Wie man moralisch einwandfrei durchs Leben kommt
Ja dürfen sie denn das? Also: den sexistischen Rapper ausgerechnet zum Hochkulturfestival einladen? Beziehungsweise: sich den sexistischen Rapper aus dem Hochkulturfestival wieder wegwünschen? Oder aber: die Wegwünschenden zu kunst- und kulturfeindlichen Zensoren verteufeln? Mit sexistischen Argumenten gar? Ja, sie dürfen. Oder? Nein. Wie?
Nun ist der Fall, von dem hier noch einmal die Rede ist – also die Einladung des Wiener Rappers Yung Hurn zum Auftaktkonzert der Wiener Festwochen – ja im Grunde relativ simpel gestrickt. Dessen Sexismus ist klar erkennbar, die Kritik an seiner Einladung war auch keineswegs überschießend oder gar diktatorisch. Man stritt, und man stritt aus einem guten Grund, und möglicherweise hat dieser Streit sogar ein wenig Bewusstsein geschaffen. Alles gar nicht so kompliziert. Allerdings berührt die Debatte, die sich an diesem Fall erhitzte, einen empfindlichen (und komplizierten) Punkt. Es ging wieder einmal ums Eingemachte: um die Frage, wer was tun und sagen darf, wer das eigentlich bestimmt und wer am Ende deshalb ein schlechtes Gewissen haben soll. Es ging also, in einer sehr zeitgemäßen Form, um Moral.

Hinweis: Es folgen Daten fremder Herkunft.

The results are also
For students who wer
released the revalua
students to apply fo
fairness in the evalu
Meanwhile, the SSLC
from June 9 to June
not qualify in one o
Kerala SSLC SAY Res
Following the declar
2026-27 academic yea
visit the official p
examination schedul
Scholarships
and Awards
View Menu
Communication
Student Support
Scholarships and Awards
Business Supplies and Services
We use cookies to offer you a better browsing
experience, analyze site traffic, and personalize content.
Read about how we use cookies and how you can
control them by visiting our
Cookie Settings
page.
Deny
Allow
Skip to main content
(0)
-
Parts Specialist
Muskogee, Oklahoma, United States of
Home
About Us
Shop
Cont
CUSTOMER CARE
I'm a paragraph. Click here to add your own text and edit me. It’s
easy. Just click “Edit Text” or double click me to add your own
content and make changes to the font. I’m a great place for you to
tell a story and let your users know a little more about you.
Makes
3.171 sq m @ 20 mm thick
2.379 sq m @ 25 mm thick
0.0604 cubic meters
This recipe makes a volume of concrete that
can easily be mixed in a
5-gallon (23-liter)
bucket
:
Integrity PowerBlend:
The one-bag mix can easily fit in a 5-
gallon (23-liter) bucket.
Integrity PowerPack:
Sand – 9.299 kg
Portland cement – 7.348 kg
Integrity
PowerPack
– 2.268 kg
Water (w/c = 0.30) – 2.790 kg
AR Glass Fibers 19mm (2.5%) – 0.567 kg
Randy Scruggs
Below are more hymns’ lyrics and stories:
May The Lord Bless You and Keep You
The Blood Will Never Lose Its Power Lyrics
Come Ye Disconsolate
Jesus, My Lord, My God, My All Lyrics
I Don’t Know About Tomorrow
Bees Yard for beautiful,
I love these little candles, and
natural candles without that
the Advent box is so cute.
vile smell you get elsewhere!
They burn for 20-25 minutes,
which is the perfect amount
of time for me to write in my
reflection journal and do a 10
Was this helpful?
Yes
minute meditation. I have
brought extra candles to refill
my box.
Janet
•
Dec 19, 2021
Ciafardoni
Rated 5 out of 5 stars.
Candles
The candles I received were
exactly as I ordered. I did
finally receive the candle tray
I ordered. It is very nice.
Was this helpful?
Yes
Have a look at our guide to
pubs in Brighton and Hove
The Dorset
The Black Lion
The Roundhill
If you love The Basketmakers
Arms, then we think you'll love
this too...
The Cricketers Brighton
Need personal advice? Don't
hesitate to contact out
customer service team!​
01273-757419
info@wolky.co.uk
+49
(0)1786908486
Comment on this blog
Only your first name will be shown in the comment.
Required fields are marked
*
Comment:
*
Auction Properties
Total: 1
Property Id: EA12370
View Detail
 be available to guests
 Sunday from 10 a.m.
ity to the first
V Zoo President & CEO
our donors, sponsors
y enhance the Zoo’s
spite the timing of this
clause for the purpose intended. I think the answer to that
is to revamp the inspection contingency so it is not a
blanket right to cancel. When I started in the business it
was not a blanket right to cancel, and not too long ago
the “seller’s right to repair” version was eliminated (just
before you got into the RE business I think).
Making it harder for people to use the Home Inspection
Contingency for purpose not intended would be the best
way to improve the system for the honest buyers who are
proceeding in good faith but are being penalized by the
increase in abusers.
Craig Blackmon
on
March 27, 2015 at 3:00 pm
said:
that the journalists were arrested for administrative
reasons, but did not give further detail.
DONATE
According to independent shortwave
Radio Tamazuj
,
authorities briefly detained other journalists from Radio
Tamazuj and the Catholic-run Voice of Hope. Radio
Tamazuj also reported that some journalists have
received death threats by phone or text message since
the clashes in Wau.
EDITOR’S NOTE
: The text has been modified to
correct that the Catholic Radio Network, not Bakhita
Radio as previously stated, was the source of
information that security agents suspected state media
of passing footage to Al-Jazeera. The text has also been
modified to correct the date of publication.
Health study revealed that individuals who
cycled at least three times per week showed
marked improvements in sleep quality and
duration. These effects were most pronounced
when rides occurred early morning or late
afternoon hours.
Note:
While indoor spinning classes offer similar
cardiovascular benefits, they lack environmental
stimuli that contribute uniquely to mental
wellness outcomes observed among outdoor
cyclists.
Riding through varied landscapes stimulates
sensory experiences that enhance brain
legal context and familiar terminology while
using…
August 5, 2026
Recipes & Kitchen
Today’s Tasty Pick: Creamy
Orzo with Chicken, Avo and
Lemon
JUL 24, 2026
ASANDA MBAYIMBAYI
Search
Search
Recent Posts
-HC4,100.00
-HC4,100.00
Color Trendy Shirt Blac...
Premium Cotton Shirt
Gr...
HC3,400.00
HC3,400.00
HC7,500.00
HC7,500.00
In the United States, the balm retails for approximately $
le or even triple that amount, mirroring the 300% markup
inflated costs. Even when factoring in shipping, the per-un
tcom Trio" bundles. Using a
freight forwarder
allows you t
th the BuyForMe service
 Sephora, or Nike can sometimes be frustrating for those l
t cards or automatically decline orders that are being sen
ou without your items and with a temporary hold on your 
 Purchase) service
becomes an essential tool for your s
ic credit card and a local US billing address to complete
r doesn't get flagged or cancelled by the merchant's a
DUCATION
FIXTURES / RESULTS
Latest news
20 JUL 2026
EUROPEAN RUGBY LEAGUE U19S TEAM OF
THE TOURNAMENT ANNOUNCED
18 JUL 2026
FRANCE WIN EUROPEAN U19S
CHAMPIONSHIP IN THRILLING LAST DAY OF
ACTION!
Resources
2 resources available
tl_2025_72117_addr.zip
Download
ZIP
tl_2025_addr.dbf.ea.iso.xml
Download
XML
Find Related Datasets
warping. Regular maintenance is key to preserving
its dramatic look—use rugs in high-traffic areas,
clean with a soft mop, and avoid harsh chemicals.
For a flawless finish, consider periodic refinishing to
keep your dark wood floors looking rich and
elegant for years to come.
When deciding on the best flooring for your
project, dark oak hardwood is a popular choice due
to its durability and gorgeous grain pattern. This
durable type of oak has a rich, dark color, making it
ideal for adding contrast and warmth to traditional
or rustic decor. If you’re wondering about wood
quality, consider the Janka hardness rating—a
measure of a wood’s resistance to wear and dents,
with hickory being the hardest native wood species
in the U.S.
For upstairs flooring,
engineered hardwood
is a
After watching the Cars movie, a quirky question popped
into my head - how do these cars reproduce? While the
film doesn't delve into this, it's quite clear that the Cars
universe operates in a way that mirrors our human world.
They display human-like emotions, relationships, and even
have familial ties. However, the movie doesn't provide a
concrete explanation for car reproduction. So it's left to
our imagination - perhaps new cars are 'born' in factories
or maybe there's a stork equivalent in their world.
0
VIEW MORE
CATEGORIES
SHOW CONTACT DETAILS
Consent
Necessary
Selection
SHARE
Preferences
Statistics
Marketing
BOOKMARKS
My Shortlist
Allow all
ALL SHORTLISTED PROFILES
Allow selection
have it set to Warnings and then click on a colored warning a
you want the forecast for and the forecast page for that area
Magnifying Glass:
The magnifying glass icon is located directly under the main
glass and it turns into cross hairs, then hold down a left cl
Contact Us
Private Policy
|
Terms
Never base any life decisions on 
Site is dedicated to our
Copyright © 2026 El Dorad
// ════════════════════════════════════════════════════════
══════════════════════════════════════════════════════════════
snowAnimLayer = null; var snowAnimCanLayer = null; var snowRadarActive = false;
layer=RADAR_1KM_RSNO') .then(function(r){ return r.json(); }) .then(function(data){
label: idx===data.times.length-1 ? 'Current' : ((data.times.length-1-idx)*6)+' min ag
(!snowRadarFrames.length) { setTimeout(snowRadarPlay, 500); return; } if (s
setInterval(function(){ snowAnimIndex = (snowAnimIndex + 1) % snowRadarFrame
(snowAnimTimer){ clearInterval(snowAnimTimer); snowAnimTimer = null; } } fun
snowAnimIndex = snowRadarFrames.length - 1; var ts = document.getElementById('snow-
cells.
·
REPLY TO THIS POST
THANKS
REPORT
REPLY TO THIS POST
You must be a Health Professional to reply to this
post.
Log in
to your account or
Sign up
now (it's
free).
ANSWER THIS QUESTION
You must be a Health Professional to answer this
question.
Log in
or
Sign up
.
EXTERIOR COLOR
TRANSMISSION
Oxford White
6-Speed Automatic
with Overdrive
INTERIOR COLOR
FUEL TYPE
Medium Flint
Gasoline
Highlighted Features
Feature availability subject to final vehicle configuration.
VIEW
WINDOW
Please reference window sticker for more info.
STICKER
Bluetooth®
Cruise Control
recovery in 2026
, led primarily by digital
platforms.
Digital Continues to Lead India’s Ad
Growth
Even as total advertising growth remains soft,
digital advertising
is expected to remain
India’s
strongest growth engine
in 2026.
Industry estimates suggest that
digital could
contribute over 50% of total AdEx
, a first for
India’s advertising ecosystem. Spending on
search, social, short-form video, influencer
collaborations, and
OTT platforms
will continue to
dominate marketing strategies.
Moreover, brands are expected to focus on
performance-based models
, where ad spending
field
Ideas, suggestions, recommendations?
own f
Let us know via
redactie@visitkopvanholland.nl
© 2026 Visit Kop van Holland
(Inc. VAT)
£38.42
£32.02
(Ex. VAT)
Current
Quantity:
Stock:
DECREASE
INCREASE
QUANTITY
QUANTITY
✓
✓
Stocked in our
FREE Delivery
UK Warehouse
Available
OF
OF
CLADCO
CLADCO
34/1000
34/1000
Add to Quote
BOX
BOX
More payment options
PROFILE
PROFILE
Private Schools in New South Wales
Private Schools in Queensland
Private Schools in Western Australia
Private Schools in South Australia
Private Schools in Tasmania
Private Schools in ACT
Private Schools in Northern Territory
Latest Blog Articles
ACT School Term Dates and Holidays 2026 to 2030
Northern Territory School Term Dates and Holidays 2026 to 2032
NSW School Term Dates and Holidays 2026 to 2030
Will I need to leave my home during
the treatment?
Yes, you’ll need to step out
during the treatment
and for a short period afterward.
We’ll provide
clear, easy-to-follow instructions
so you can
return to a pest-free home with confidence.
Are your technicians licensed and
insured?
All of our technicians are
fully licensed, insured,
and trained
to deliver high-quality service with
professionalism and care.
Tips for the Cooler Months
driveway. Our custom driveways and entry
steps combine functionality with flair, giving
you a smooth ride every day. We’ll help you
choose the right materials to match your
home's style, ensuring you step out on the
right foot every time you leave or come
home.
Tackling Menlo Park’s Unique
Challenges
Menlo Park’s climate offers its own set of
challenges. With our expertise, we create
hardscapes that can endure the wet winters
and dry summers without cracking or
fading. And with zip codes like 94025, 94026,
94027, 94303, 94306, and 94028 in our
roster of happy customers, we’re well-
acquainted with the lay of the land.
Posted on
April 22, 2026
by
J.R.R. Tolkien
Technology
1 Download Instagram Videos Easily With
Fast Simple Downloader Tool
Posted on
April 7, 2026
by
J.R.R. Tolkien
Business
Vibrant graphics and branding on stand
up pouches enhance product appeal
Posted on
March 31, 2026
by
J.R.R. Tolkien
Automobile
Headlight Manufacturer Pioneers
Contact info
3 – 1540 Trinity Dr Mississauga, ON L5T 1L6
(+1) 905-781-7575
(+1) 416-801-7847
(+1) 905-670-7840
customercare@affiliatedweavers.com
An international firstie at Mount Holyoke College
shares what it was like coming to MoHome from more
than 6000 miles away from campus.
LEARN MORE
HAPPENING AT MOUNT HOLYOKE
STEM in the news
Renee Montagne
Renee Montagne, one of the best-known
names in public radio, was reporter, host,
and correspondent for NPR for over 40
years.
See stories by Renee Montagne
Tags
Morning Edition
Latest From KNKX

Unser Leben ist übrigens voll davon. Wie Tagespendler stecken wir in einem Dauerstau der ethischen Zwickmühlen. Unbewusster Rassismus, verfehlte Nachhaltigkeit oder ungewohnte GenderTroubles sind nur drei besonders langwierige Baustellen auf dieser Strecke, über der sich ein Himmel voller Drohnen erstreckt, die uns dauernd beobachten und im Fall des Falles ihre Moralkeulen abwerfen. Man hört sie schon surren, Wegducken zwecklos.
Denn moralische Probleme stehen ja wirklich an jeder Ecke parat. Und zwar: beim besten Willen! Ein anderes Beispiel: Man hilft einer älteren Dame über die Straße und kauft sich danach zur Belohnung einen veganen Hamburger. Und dann erfährt man, dass die Dame leider eine begeisterte Faschistin und auf dem Weg zu einer Neonazi-Veranstaltung war, die veganen Laberln dagegen aus Marokko eingeflogen kamen und ihr Profit von einem Multi-Konzern in die Rodung südamerikanischer Regenwälder reinvestiert wurde, was nicht nur den Umweltschutzgedanken in heiße Luft auflöst. Es ist aber auch wirklich schwierig. Das Beispiel stammt aus dem Buch „How to be perfect“ des kalifornischen Comedy-Autors Michael Schur, der im Titel natürlich sehr viel verspricht, denn: „Die Frage, wie man ein ethisch besseres Leben führen kann, plagt die Menschen seit Jahrtausenden, aber sie war nie schwieriger zu beantworten als heute, wo uns täglich große und kleine Herausforderungen überschwemmen und uns mit unmöglichen Entscheidungen und komplizierten Ergebnissen voller unbeabsichtigter Folgen überfordern.“
Michael Schur lebt mit seiner Frau Jennifer und zwei Kindern in Los Angeles (mit Verkehrsstaus kennt er sich also aus). Seine Comedy-Karriere startete er als Autor für die Sketch-Show „Saturday Night Live“; später war er Autor und Produzent von Serien wie „The Office“, „Parks and Recreation“, „Brooklyn 99“ und schließlich auch der Moral-Sitcom „The Good Place“, in der eine gründlich fiese Frau namens Eleanor Shellstrop nach einem tödlichen Unfall irrtümlich im Paradies landet und in der Folge etliche ethische Dilemmata überstehen muss. Schurs erste große komödiantische Inspiration hieß übrigens Woody Allen, womit wir auch schon wieder beim Thema wären (also bei der Frage: Darf man die Kunst von Menschen, die vermutlich etwas Verwerfliches getan, vielleicht sogar ein Verbrechen begangen haben, dennoch und davon unabhängig genießen?)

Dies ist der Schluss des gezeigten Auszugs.